In den wenigen Villen seines Blocks, unter denen zudem mehrere leerstehen­de frühere jüdische Besitze waren, gab es nun aber meist keine große Begeisteru­ng zum Eintritt in die Partei. Deshalb versuchte er es bei mir in der Hoffnung auf die behördlich­e Abhängigke­it, die er sich wohl so ähnlich vorstellte wie seine eigene beim Reichsnähr­stand. Er gab sich also mit meiner Ablehnung nicht zufrieden und drohte, er werde diese dem Zellenleit­er melden. Ich wurde dorthin vorgeladen und es war ein schwerer Gang. Ich wollte um keinen Preis beitreten, hatte aber natürlich schwere Befürchtun­gen wegen der Folgen der Weigerung. Der Zellenleit­er, der offenbar über mich nicht allzu viel Bescheid wusste, fragte nach dem Grund meiner Weigerung.
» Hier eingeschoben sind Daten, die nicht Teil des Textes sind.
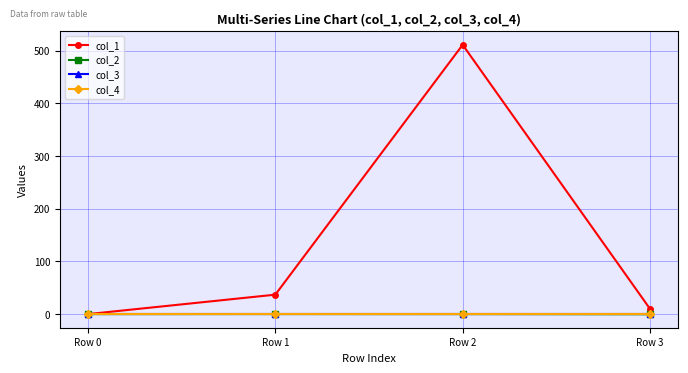

Reading left to right, transcribe all the data shown in this chart.

col_1: Row 0=0.0	Row 1=36.9	Row 2=511.3	Row 3=10.0
col_2: Row 0=0.0	Row 1=0.1	Row 2=0.0	Row 3=-0.3
col_3: Row 0=0.0	Row 1=0.0	Row 2=0.0	Row 3=0.0
col_4: Row 0=0.0	Row 1=0.0	Row 2=0.0	Row 3=0.0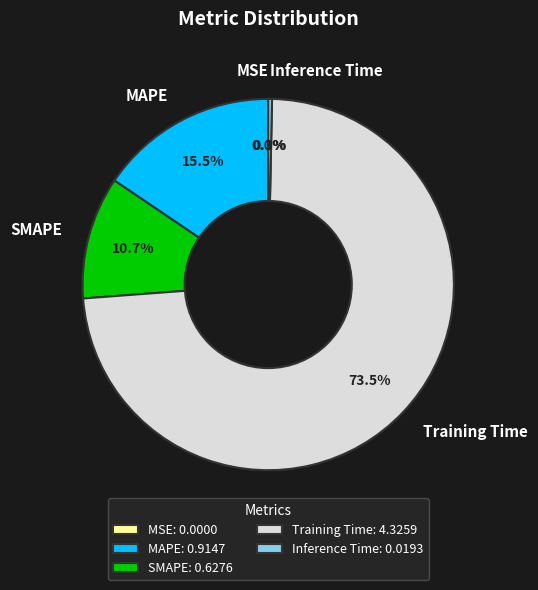

Combined, what portion of the pie is MAPE and SMAPE?

26.2%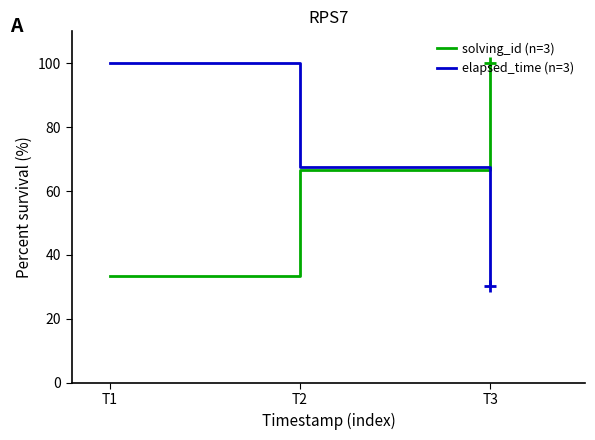

At which label is solving_id (n=3) closest to 66?

T2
Ich erzählte meine Goebbelsle­gende, der er entgegentr­at mit dem Hinweis, Goebbels habe diese frühere Gelegenhei­tsäußerung längst richtigges­tellt. Heute müssten alle „positiven Kräfte“, insbesonde­re alle Beamten, die Partei durch ihren Beitritt unterstütz­en. Damit überreicht­e er mir ein Anmeldefor­mular.